- **Challenges**
1 - Please rewrite the part of the passage on database blocking that opens with the words containing "Most of the" and closes with "not create problems.", substituting "five seconds" for "three seconds".
2 - According to the passage on database blocking, what share of performance and blocking problems do most experts attribute to improperly coded database applications?
3 - Continue the passage on database blocking from its final sentence.

- **Selection**
Blocking happens when one connection from an application holds a lock and a second connection requires a conflicting lock type. This forces the second connection to wait, blocked on the first. One connection can block another connection, regardless of whether they emanate from the same application or separate applications on different client computers. Some of the actions needing locking protection may not be obvious, for example, locks on system catalog tables and indexes. Most blocking problems happen because a single process holds locks for an extended period of time, causing a chain of blocked processes, all waiting on other processes for locks. There are many blocking scenarios such as submitting queries with long execution times, applications that are not processing all results to completion, etc. The application code itself must be designed appropriately and monitored for efficiency. In fact, most experts agree that as much as 70 to 80 percent of performance and blocking problems are caused by improperly coded database applications. SQL is the primary culprit. And this is why one of the common tasks in multi-user multi-database environment is to monitor the processes that are blocked by another process for more than X number of seconds.
Most of the time, blocks don't cause problems unless it is long time blocking. Locking problems arise only when a process holds a lock longer than necessary and blocks other users' processes
The following categories show the division of application blocking processing based on our DBA department decision:
- Short-time Blocking - average duration less than three seconds. They do not create problems.

- **Dataset content**
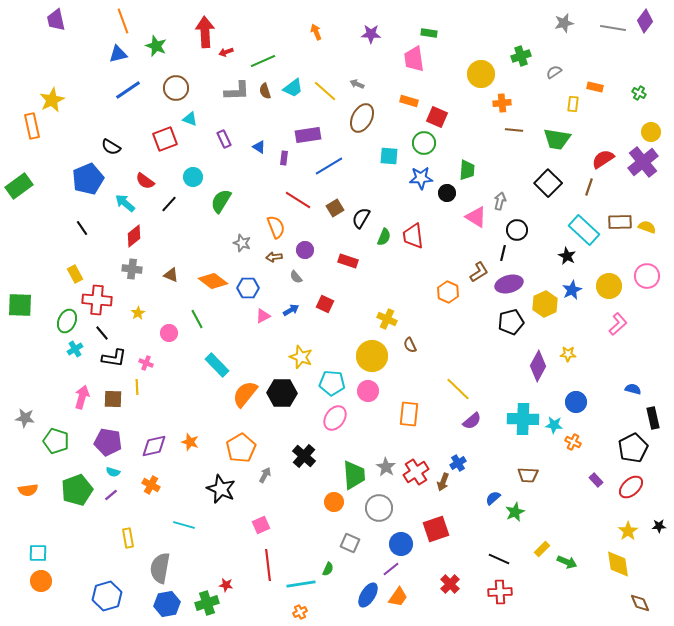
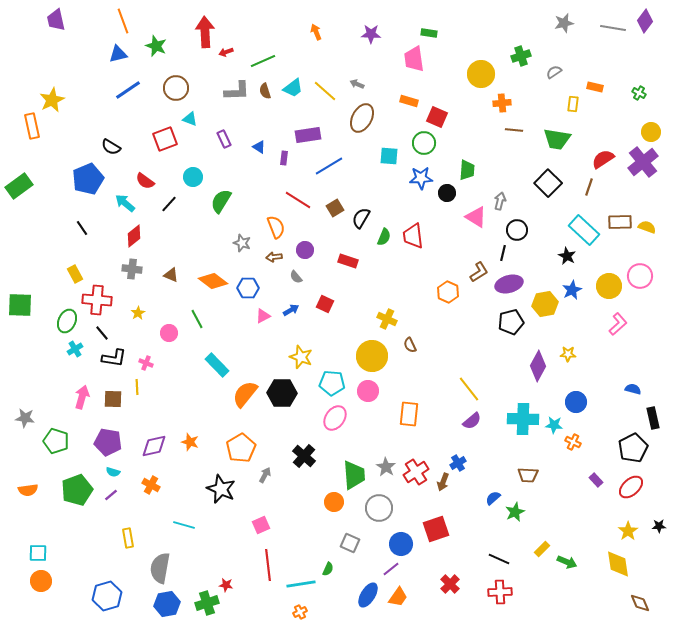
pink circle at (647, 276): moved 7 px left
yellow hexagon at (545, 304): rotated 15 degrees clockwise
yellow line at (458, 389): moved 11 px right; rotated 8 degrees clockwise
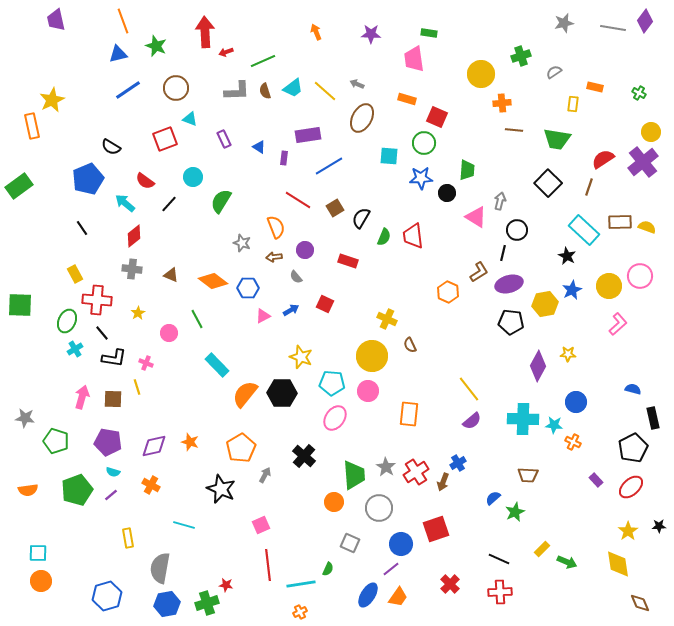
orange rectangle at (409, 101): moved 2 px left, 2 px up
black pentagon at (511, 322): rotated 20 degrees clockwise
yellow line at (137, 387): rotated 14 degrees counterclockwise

- **Expected answers**
1 -
Most of the time, blocks don't cause problems unless it is long time blocking. Locking problems arise only when a process holds a lock longer than necessary and blocks other users' processes
The following categories show the division of application blocking processing based on our DBA department decision:
- Short-time Blocking - average duration less than five seconds. They do not create problems.

2 - As much as 70 to 80 percent.

3 -
- Mid-time Blocking - average duration ranges from 3 seconds to a maximum of 10 seconds. Usually do not create problems
- Long-time Blocking - average duration more than 10 seconds. Require attention.
Deadlocks - SQL Server automatically terminates one of the blocked processes.
It is doesn’t mean that division for every company or scenario may not vary. But our application’s connections timeout is 15 seconds and with long-time blocking situation some application’s connections start timeout.
In the environment, where 200+ databases and new databases created on the weekly/daily bases, the monitoring task is required partial or complete automation and a notification when blocking is occur. The purpose of this article is not discussing a strategy for the resolution of SQL Server blocking problems but to show how to automate the task of monitoring and notification if blocking situation happen and lasts for more that X number of seconds. It is understandable, that this task should be scheduled.
As always, I am not pretending to find the perfect or the best solution. The point many of my articles is to present a task, describe the ideas of how to solve the task and show one or few various (may not be the best but) way(s) of solution implementation. For sake of clarity, all stored procedures will not include an error handler, most parts for the variables verification, and some other advanced features.
Sysprocesses is the system table that can reveal the most clues about why a process is blocking others. The sysprocesses table holds information about processes running on Microsoft® SQL Server™. These processes can be client processes or system processes. Sysprocesses is stored only in the master database. Let’s see the source code of developed procedure.
Developed stored procedure has 3 parameters:
@blocker_threshold shows how many blocking processes must exists before send an email,
@email_list is the list of the recipients to whom send an email, @wait_time_threshold define a threshold for the blocking.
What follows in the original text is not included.